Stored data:
+ + + +

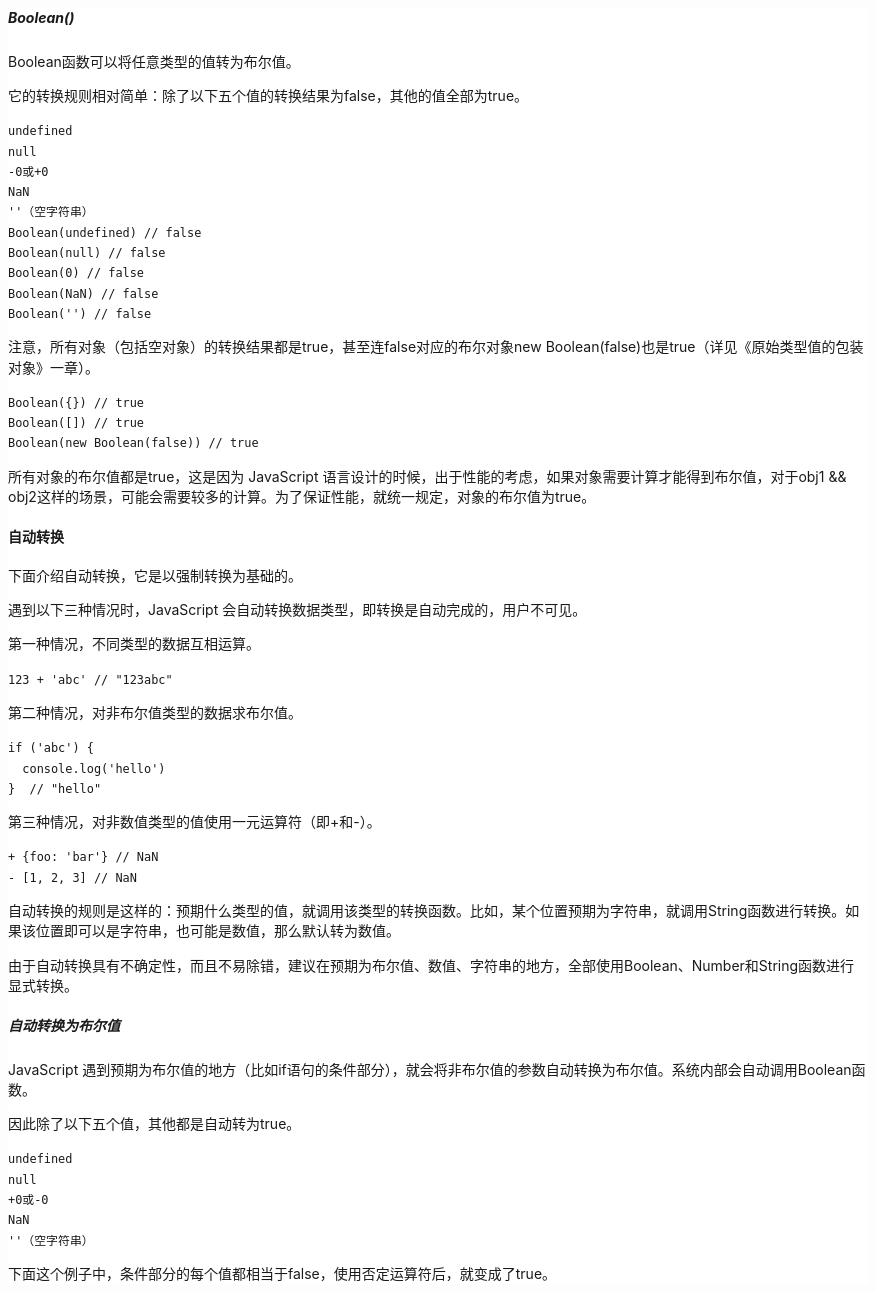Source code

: ##### Boolean()
Boolean函数可以将任意类型的值转为布尔值。

它的转换规则相对简单：除了以下五个值的转换结果为false，其他的值全部为true。
```
undefined
null
-0或+0
NaN
''（空字符串）
Boolean(undefined) // false
Boolean(null) // false
Boolean(0) // false
Boolean(NaN) // false
Boolean('') // false
```
注意，所有对象（包括空对象）的转换结果都是true，甚至连false对应的布尔对象new Boolean(false)也是true（详见《原始类型值的包装对象》一章）。
```
Boolean({}) // true
Boolean([]) // true
Boolean(new Boolean(false)) // true
```
所有对象的布尔值都是true，这是因为 JavaScript 语言设计的时候，出于性能的考虑，如果对象需要计算才能得到布尔值，对于obj1 && obj2这样的场景，可能会需要较多的计算。为了保证性能，就统一规定，对象的布尔值为true。

#### 自动转换
下面介绍自动转换，它是以强制转换为基础的。

遇到以下三种情况时，JavaScript 会自动转换数据类型，即转换是自动完成的，用户不可见。

第一种情况，不同类型的数据互相运算。
```
123 + 'abc' // "123abc"
```
第二种情况，对非布尔值类型的数据求布尔值。
```
if ('abc') {
  console.log('hello')
}  // "hello"
```
第三种情况，对非数值类型的值使用一元运算符（即+和-）。
```
+ {foo: 'bar'} // NaN
- [1, 2, 3] // NaN
```
自动转换的规则是这样的：预期什么类型的值，就调用该类型的转换函数。比如，某个位置预期为字符串，就调用String函数进行转换。如果该位置即可以是字符串，也可能是数值，那么默认转为数值。

由于自动转换具有不确定性，而且不易除错，建议在预期为布尔值、数值、字符串的地方，全部使用Boolean、Number和String函数进行显式转换。

##### 自动转换为布尔值
JavaScript 遇到预期为布尔值的地方（比如if语句的条件部分），就会将非布尔值的参数自动转换为布尔值。系统内部会自动调用Boolean函数。

因此除了以下五个值，其他都是自动转为true。
```
undefined
null
+0或-0
NaN
''（空字符串）
```
下面这个例子中，条件部分的每个值都相当于false，使用否定运算符后，就变成了true。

+ + + +

** WHAT TO DO **
Please quote nothing but the lines from the line with "它的转换规则相对简单：除了以" through the end of the data above, exactly as written, ends included.

** RESPONSE **
它的转换规则相对简单：除了以下五个值的转换结果为false，其他的值全部为true。
```
undefined
null
-0或+0
NaN
''（空字符串）
Boolean(undefined) // false
Boolean(null) // false
Boolean(0) // false
Boolean(NaN) // false
Boolean('') // false
```
注意，所有对象（包括空对象）的转换结果都是true，甚至连false对应的布尔对象new Boolean(false)也是true（详见《原始类型值的包装对象》一章）。
```
Boolean({}) // true
Boolean([]) // true
Boolean(new Boolean(false)) // true
```
所有对象的布尔值都是true，这是因为 JavaScript 语言设计的时候，出于性能的考虑，如果对象需要计算才能得到布尔值，对于obj1 && obj2这样的场景，可能会需要较多的计算。为了保证性能，就统一规定，对象的布尔值为true。

#### 自动转换
下面介绍自动转换，它是以强制转换为基础的。

遇到以下三种情况时，JavaScript 会自动转换数据类型，即转换是自动完成的，用户不可见。

第一种情况，不同类型的数据互相运算。
```
123 + 'abc' // "123abc"
```
第二种情况，对非布尔值类型的数据求布尔值。
```
if ('abc') {
  console.log('hello')
}  // "hello"
```
第三种情况，对非数值类型的值使用一元运算符（即+和-）。
```
+ {foo: 'bar'} // NaN
- [1, 2, 3] // NaN
```
自动转换的规则是这样的：预期什么类型的值，就调用该类型的转换函数。比如，某个位置预期为字符串，就调用String函数进行转换。如果该位置即可以是字符串，也可能是数值，那么默认转为数值。

由于自动转换具有不确定性，而且不易除错，建议在预期为布尔值、数值、字符串的地方，全部使用Boolean、Number和String函数进行显式转换。

##### 自动转换为布尔值
JavaScript 遇到预期为布尔值的地方（比如if语句的条件部分），就会将非布尔值的参数自动转换为布尔值。系统内部会自动调用Boolean函数。

因此除了以下五个值，其他都是自动转为true。
```
undefined
null
+0或-0
NaN
''（空字符串）
```
下面这个例子中，条件部分的每个值都相当于false，使用否定运算符后，就变成了true。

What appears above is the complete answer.